Answer 2 · 2024-05-15T16:22:54.000Z

@AlbanBedel thanks for trying out zot and reporting this issue.

Answer 3 · 2024-05-15T16:57:17.000Z

Ok, I tried to reproduce this one but it doesn't.

Tried with this image which has ~4gb:
skopeo inspect --tls-verify=false docker://localhost:8090/cimg/android:2024.04.1-ndk

Because I'm on a slow vpn it took 15 minutes to sync it. So there is no timeout in sync config that would close the connection.

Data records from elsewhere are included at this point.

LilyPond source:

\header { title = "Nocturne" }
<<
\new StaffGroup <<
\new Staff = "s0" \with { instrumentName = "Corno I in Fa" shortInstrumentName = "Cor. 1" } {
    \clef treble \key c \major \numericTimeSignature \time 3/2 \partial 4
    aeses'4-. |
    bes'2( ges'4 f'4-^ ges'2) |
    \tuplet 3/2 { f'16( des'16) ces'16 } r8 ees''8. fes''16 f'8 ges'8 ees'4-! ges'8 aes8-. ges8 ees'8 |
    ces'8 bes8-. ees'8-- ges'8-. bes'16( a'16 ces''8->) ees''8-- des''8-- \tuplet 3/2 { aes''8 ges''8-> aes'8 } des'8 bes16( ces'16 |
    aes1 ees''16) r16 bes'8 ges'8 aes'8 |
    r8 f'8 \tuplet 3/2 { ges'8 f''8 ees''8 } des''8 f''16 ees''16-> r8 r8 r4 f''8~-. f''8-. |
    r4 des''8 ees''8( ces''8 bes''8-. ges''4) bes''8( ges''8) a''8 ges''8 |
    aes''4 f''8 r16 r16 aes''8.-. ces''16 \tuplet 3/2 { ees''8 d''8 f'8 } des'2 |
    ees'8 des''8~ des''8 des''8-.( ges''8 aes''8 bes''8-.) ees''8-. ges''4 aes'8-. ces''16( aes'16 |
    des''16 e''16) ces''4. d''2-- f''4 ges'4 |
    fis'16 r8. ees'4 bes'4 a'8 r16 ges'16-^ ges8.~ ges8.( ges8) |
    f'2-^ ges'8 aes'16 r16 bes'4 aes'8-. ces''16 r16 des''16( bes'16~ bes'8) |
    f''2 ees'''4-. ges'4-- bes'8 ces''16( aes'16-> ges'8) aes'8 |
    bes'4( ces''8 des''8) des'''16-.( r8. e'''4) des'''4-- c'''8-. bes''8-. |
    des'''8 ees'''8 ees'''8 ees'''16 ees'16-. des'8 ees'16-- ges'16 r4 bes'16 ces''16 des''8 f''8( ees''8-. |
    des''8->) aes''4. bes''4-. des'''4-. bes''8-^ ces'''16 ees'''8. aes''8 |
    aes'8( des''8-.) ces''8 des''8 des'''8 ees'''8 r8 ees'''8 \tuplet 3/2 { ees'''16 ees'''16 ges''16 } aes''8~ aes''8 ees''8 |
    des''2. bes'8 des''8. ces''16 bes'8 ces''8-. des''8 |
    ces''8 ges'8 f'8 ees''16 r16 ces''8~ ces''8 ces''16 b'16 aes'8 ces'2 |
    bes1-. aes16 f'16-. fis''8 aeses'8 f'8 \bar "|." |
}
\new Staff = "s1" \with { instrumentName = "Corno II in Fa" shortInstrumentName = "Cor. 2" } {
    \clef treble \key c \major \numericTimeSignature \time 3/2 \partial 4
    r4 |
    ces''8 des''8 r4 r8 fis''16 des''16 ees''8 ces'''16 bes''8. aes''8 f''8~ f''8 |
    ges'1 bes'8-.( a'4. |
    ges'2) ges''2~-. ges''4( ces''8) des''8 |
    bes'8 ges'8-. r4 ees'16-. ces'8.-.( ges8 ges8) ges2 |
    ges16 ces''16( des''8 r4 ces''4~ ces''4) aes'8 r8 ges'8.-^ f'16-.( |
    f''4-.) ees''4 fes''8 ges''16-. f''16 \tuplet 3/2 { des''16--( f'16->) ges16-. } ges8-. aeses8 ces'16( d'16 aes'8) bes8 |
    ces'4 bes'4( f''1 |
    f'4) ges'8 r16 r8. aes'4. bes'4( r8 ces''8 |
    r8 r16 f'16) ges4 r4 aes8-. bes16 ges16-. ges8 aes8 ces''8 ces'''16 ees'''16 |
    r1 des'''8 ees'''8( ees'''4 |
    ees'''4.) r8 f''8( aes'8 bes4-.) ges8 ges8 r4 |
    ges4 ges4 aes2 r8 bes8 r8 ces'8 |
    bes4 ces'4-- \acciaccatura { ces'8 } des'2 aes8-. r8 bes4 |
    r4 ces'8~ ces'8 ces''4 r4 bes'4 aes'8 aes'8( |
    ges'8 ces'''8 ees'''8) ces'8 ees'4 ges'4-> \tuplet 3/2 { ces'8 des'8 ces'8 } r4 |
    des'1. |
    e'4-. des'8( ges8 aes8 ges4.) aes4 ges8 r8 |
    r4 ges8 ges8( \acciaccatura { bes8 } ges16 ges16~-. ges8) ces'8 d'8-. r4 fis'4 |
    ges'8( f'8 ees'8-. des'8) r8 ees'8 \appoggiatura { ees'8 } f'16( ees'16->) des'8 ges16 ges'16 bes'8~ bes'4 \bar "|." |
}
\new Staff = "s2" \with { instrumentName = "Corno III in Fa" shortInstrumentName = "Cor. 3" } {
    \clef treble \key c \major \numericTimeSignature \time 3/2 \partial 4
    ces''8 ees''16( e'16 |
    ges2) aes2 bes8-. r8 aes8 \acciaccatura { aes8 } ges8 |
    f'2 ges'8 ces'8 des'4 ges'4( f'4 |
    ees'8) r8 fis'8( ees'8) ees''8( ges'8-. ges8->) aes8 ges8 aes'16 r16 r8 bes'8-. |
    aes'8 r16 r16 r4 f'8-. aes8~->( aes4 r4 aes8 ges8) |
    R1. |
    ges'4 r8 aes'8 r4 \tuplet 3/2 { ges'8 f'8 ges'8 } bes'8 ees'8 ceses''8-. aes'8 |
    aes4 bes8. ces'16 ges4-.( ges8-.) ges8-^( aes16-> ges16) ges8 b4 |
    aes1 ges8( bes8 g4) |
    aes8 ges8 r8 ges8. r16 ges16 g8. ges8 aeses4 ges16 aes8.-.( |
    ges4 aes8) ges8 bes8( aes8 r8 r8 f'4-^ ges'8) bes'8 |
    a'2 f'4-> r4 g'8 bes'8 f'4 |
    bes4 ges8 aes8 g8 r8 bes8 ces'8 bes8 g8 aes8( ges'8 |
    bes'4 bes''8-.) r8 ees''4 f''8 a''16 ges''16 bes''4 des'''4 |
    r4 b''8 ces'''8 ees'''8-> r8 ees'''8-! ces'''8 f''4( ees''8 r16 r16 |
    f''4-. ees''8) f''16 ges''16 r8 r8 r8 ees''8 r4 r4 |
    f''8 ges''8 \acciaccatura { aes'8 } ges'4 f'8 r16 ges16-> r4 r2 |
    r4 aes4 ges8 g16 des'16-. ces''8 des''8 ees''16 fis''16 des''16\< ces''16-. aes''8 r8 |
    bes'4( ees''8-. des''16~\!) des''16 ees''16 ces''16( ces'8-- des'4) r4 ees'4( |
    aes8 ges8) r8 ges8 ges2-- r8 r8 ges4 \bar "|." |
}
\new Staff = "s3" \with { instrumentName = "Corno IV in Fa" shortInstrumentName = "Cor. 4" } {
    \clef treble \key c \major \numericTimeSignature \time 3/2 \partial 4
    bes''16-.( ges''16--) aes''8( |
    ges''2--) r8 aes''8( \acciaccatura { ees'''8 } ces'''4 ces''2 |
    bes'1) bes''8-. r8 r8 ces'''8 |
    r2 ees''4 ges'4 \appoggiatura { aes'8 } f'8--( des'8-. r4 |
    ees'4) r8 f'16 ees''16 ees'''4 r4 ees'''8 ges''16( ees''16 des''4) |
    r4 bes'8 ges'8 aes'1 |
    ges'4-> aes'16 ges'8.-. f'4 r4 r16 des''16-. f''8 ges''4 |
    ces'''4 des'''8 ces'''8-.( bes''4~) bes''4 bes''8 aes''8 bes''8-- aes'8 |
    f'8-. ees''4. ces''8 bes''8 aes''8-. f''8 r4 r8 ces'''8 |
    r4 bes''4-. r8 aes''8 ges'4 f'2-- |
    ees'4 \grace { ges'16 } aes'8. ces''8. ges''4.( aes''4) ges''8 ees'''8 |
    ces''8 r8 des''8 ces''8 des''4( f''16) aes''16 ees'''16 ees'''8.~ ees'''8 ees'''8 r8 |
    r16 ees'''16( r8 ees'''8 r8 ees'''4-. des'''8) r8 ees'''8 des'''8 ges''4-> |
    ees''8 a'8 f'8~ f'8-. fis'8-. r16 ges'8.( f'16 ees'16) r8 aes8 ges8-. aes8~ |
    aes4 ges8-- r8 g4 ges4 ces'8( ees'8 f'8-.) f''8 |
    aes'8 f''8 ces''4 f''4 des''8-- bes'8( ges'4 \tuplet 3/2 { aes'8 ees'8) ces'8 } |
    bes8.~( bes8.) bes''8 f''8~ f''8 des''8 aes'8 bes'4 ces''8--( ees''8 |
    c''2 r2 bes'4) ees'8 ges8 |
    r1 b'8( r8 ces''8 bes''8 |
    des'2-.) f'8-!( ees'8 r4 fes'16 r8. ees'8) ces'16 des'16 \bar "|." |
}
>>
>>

The context cancelled error can happen only if the user cancels the on demand process (skopeo inspect in your case) or the client hits a timeout and bails out, or if the zot config file is updated and zot restarts internally all its components, sync included.

And because of the 504 error, I think you have an http server in front of zot? like an nginx and in this case you must increase its timeouts configuration.

Answer 4 · 2024-05-16T09:45:34.000Z

You are right, my cluster use haproxy ingress which has a 50s inactivity timeout by default, so this bug can be closed. Nonetheless having an HTTP connection idle for such a long time is bound to create various problems, so I still hope this will be addressed at some point.

Answer 5 · 2024-05-16T11:09:29.000Z

You are right, my cluster use haproxy ingress which has a 50s inactivity timeout by default, so this bug can be closed. Nonetheless having an HTTP connection idle for such a long time is bound to create various problems, so I still hope this will be addressed at some point.

Thank you! yes, we will address that.